The ongoing pandemic has confined billions of people around the world to their homes. In many countries, children can’t go to school, can’t visit their relatives, and their parents – not all of them, mind you – are also working remotely, from their homes. The first wave of the pandemic seems to have passed in some countries, things are beginning to slowly and tentatively return to normal, even the NFL draft is back on schedule, showing the world that life doesn’t stop.
But the pandemic is not yet over, and experts say we can expect at least one big wave of the virus to sweep through the world in the coming months, maybe as soon as this fall. Besides, companies are considering making remote work an option for an ever-increasing number of employees ever after the strict social distancing measures imposed by governments are lifted.
With the situation being far from normal, video conferencing is a business with a continuously growing user base – and value. No wonder there are many companies trying to secure their slice of the pie. The two latest players to improve their video conferencing games are Google and Facebook, with their dedicated products aiming to consolidate their position on a market currently dominated by Zoom and Microsoft Teams.
Google Meet: Free for everyone
Until recently, Google had two separate video calling solutions: Google Duo, available to anyone with a free Google account, and Meet, a service included with its G Suite toolkit meant for businesses. On April 29, though, Google announced that it would make Google Meet, its premium video conferencing product, free for everyone, with access to the service rolling out around the world as we speak.
Google Meet stands out of the crowd of similar services with a strong set of host controls, the exclusion of anonymous users from group calls, in-transit and at-rest encryption of Meet video meetings and recordings, and the promise not to use Meet data for advertising.
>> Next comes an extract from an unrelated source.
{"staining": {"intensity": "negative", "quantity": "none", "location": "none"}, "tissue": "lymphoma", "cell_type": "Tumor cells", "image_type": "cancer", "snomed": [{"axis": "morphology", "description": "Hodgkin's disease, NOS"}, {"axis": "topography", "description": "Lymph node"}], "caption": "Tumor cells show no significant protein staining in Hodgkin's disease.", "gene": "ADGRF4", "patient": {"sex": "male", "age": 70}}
The free version of Google Meet comes with limitations, of course, the meetings can last for as long as 60 minutes only – although Google will not enforce this limit until September 30 – and have 100 participants only, and doesn’t allow recordings of the meetings. It comes with an interesting feature, though: it can caption conversations in real-time (this feature only works in English right now).
Messenger Rooms: Group video calling goes social
Where Meet meets (sic!) the needs of professional users with its free video conferencing product, Facebook has chosen to approach the idea from the other side. With Messenger Rooms, Facebook users can gather up to 50 people in a chat room to have a good time together while staying apart.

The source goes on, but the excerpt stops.